4. 屋根の勾配・葺き方
3寸以上の勾配が確保できるのであれば、基本的に横葺きとすることがほとんどです。縦葺き(立はぜ葺き)に比べて、軒先の水平ラインをキレイに見せられるからです。棟部の納まりも立はぜがない分、棟換気の形状が複雑にならず、背丈の低いノイズレスな設えとなります。
さらに、板金職人の技量によっては、究極の美しさが得られます。特殊施工に長けた熟練の板金職人に施工をお願いできる場合は、現場に加工機を持ち込んで、継目のないシームレスな横葺き屋根にすることも[A]。
立はぜ葺きでも、軒先部分に生じるはぜの凹凸が目立たない特殊なはぜ“しののめはぜ”という葺き方で納められます[B]。横葺き屋根と同等のノイズレスな軒先となります。
A 横葺きの場合
B 縦葺き(立はぜ葺き)の場合
5. 既製品の雨樋を利用した内樋
軒樋の意匠性は非常に難しい問題です。屋根と同素材の既製品を使用すれば軒樋の存在感はあまり気にならないのですが、さらに存在感を抑えたい場合は、内樋を検討することもあります。

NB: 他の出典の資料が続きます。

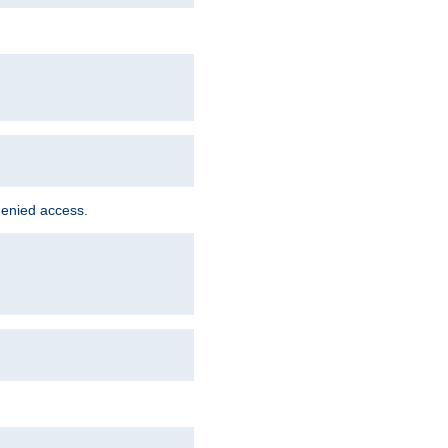
denied access.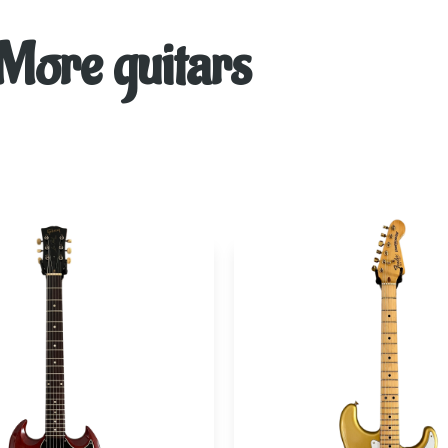
More guitars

ただし、造作による内樋は防水層の形成や屋根板金の折り返しなどを入念に検討する必要があるなど、防水性について少なからず懸念が残ります。そこで有効なのが軒先部分にスリットを設け、既製品の軒樋を差し込むという方法です。躯体と一体になった内樋よりも安全で、しかも外からは軒樋が見えないので、軒先をシャープに見せられます。